En este contexto generalizado de corrupción en su Gobierno y en su partido, el cargo no solo le protege: le confiere una posición activa. Si el Supremo solicitara un suplicatorio para investigarlo, la decisión pasaría al Congreso. Y ahí Sánchez dispone de margen de maniobra para bloquearlo o dejarlo morir. Una decisión que en absoluto sería inocua. El rechazo del suplicatorio obliga al Tribunal Supremo a acordar el sobreseimiento libre, es decir, a absolverlo sin investigación, sin juicio y sin sentencia. Y eso, para alguien cercado por los escándalos, es un incentivo más que suficiente para no moverse de donde está.
Pero las prerrogativas parlamentarias no son la única razón, ya que a ellas se suma una segunda, igual de decisiva: el control de la Fiscalía. No como institución abstracta, sino como herramienta concreta. En los asuntos que afectan a su entorno más íntimo, el comportamiento del Ministerio Fiscal ha dejado de ser el de acusador público para adoptar, con alarmante naturalidad, el papel de un abogado defensor que demuestra una actitud beligerante contra los jueces instructores que investigan a sus familiares. Sánchez no puede permitirse perder ese control. Un relevo en el poder implica un relevo en la cúspide de la Fiscalía General del Estado. Y con él, un más que probable cambio de criterio. Eso sí que sería un riesgo real.

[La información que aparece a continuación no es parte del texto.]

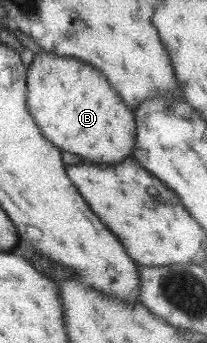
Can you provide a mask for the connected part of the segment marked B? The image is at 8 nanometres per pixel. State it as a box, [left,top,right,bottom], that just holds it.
[26,53,134,165]

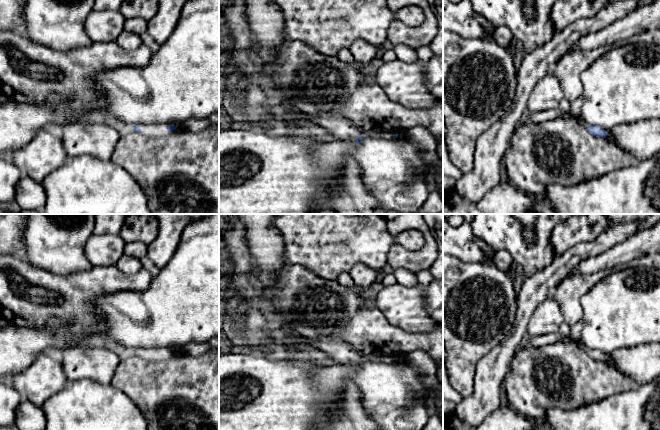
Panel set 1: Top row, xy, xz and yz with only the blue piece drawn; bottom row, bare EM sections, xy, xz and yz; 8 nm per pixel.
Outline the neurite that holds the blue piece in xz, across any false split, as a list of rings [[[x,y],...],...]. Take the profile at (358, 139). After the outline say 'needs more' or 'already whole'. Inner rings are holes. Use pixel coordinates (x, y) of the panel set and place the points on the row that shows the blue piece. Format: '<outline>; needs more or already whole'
[[[332,113],[329,117],[307,115],[307,118],[325,128],[334,137],[339,139],[351,139],[354,140],[356,144],[359,144],[361,139],[366,137],[381,137],[385,139],[395,139],[398,137],[397,133],[389,131],[374,130],[361,132],[353,125],[351,120],[338,113]]]; needs more

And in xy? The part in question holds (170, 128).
[[[104,115],[104,121],[107,125],[115,128],[120,136],[125,136],[132,132],[142,132],[147,137],[166,137],[178,126],[171,124],[131,124],[117,120],[113,115]]]; needs more

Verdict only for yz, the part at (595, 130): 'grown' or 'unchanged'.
grown

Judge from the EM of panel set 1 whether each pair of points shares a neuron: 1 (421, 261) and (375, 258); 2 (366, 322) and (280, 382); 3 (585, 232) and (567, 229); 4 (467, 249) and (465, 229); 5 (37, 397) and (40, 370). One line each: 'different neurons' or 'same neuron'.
1: different neurons
2: different neurons
3: same neuron
4: same neuron
5: same neuron

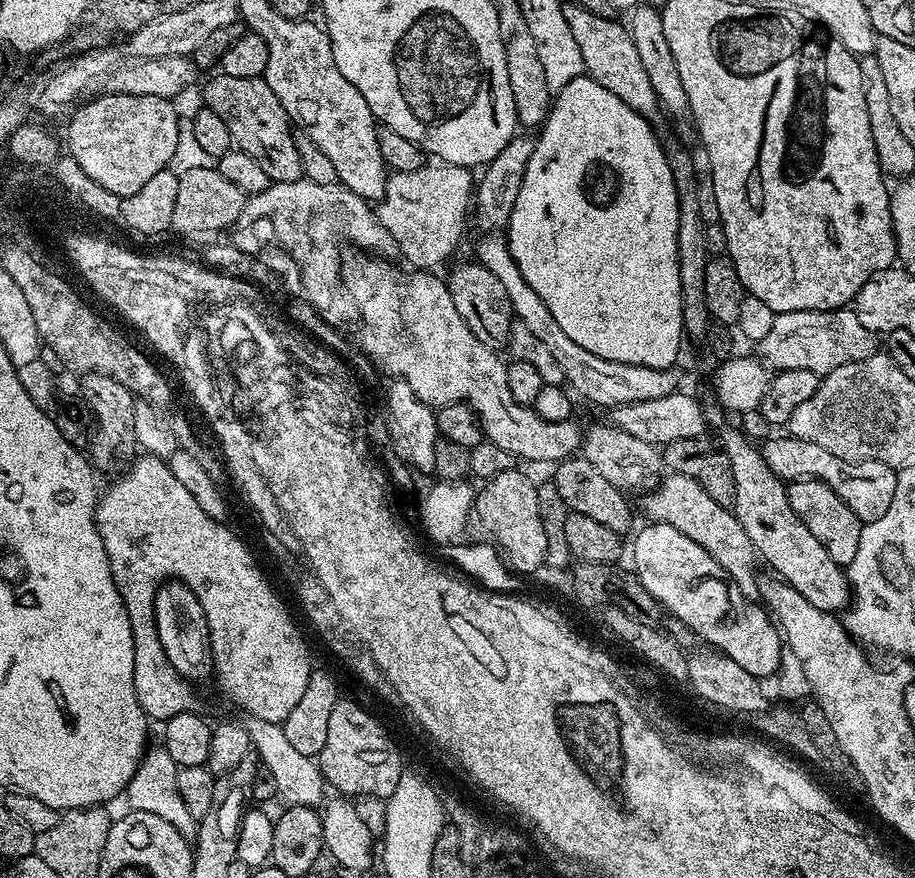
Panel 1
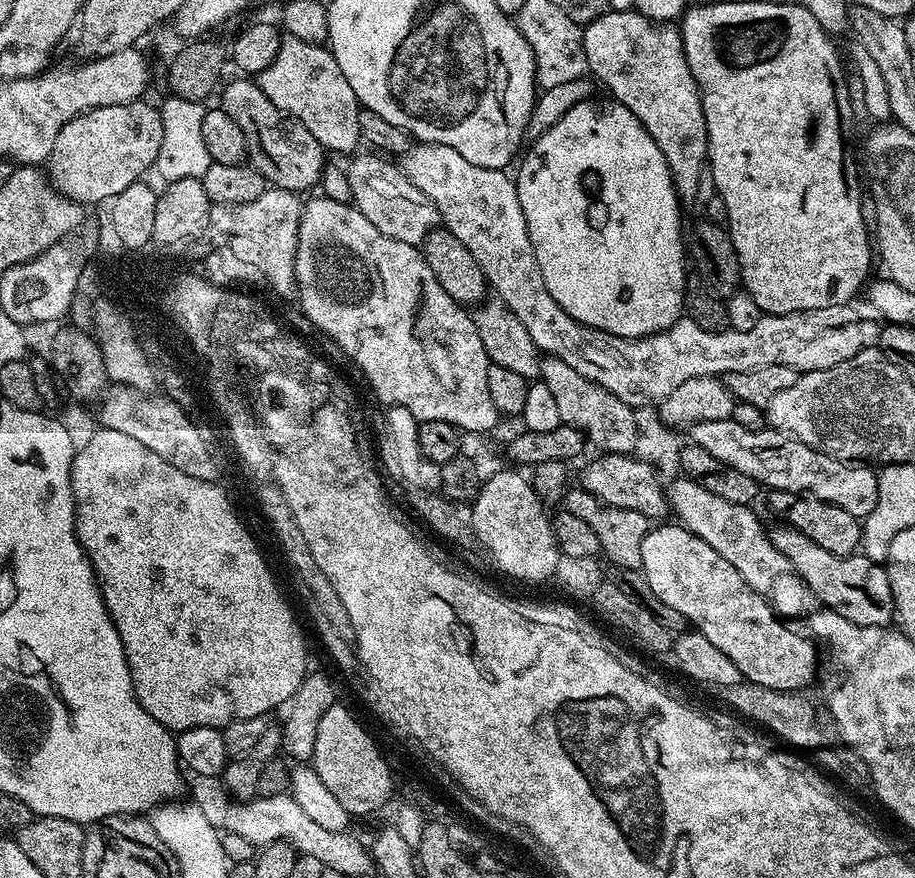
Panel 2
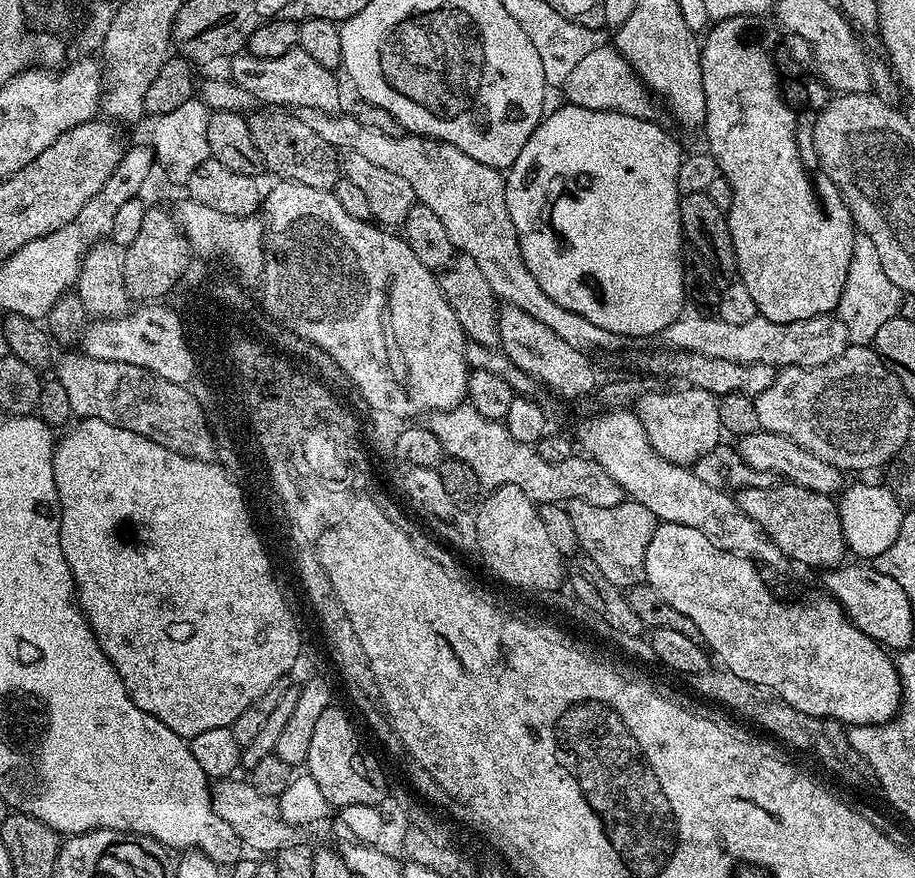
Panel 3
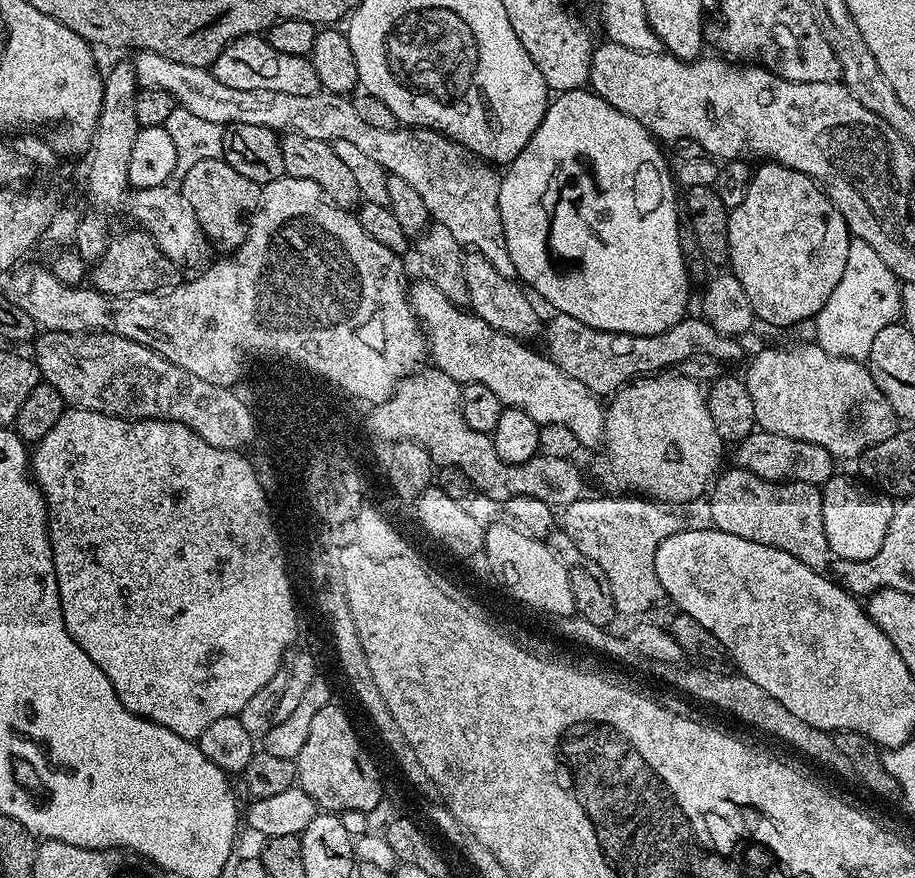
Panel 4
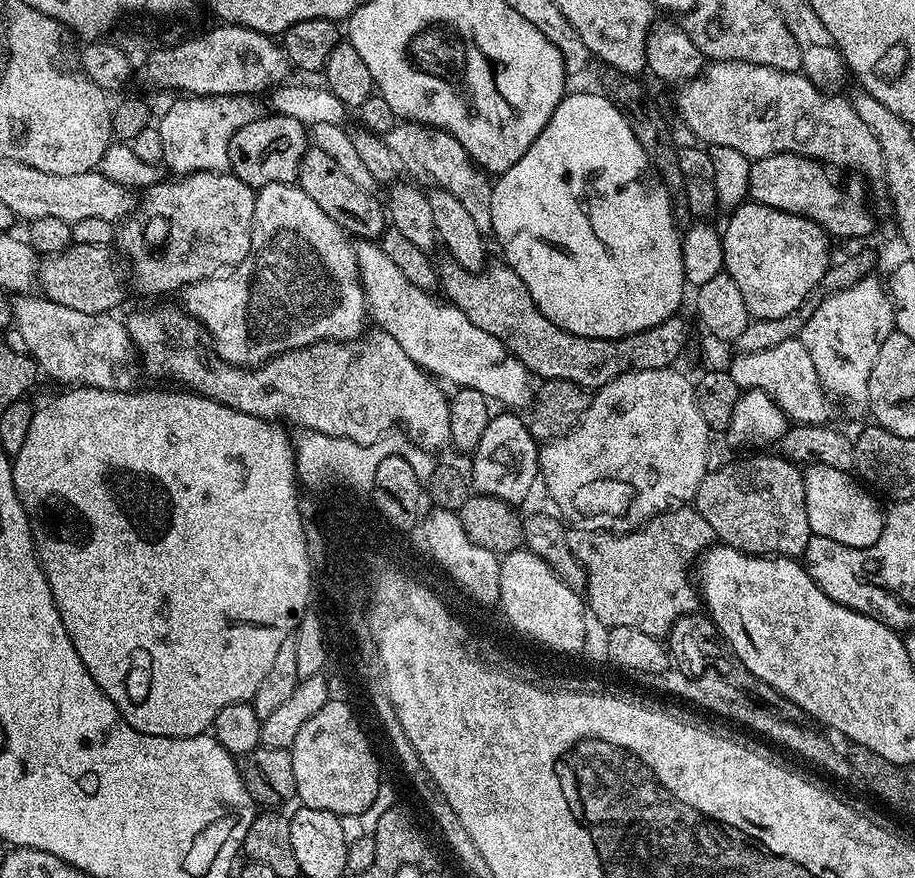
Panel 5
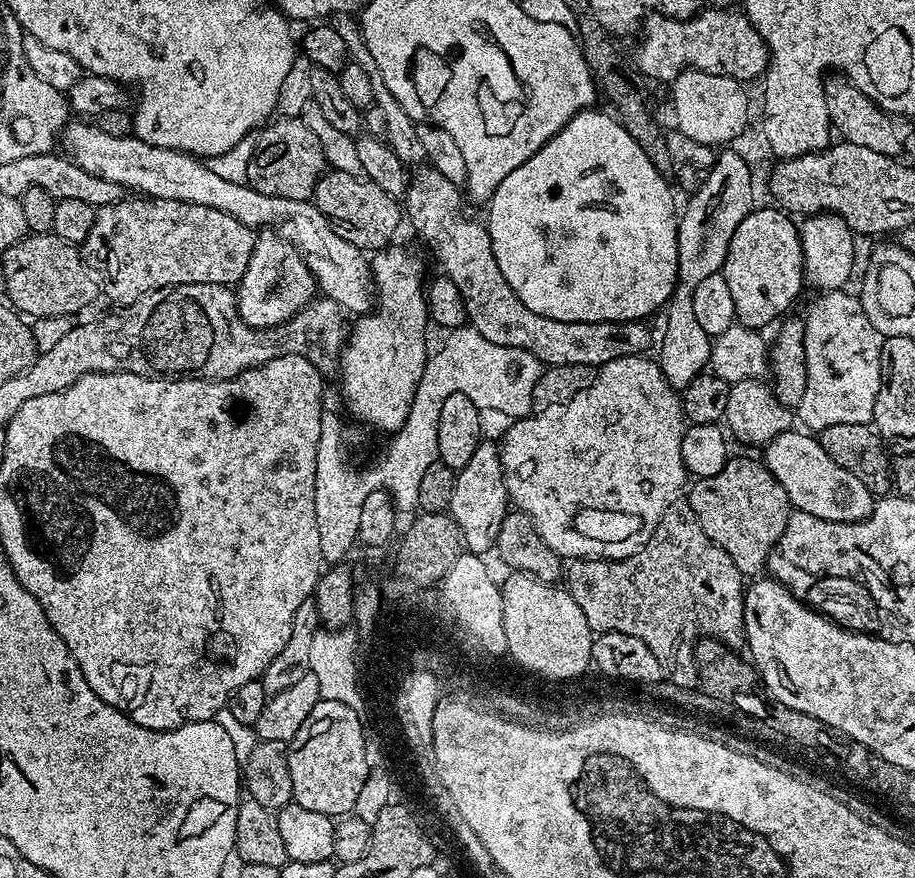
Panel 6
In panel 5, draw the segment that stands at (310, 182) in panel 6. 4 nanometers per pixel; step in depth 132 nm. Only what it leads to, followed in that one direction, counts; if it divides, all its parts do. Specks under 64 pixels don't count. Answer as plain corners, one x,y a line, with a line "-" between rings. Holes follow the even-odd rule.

La tercera razón es el control de la cúpula de los cuerpos policiales que investigan la corrupción. Saber qué se investiga, a quién y por dónde va el asunto permite anticiparse: preparar estrategias jurídicas, ajustar el discurso político y cerrar filas antes de que el caso estalle. Y, cómo no, hacer desaparecer o manipular pruebas. Este acceso temprano a la información no deja rastro en los sumarios, pero altera por completo el equilibrio del proceso. Quien sabe antes, juega con ventaja, porque quien controla Interior controla los tiempos. Y quien controla los tiempos, controla el relato, que ha sido, es y será la gran preocupación de Pedro Sánchez.
Por último, queda la bala en la recámara: los indultos. Una prerrogativa que Sánchez, como Presidente, ya ha demostrado estar dispuesto a utilizar sin rubor cuando conviene a su supervivencia política. Mientras gobierne, existe la posibilidad de concederlos. Para parientes, para aliados, para subordinados. Fuera de Moncloa, esa posibilidad se evapora.
Así que no, Sánchez no se queda porque crea que España lo necesita. Se queda porque él lo necesita. Aguantará hasta 2027 si puede. Aunque tenga que dinamitar instituciones, tensionar la separación de poderes y vaciar de sentido las reglas del juego. Para Sánchez, la gobernabilidad importa un comino. Lo único que de verdad le ata al cargo es su propia impunidad. Y por eso no se quiere ir.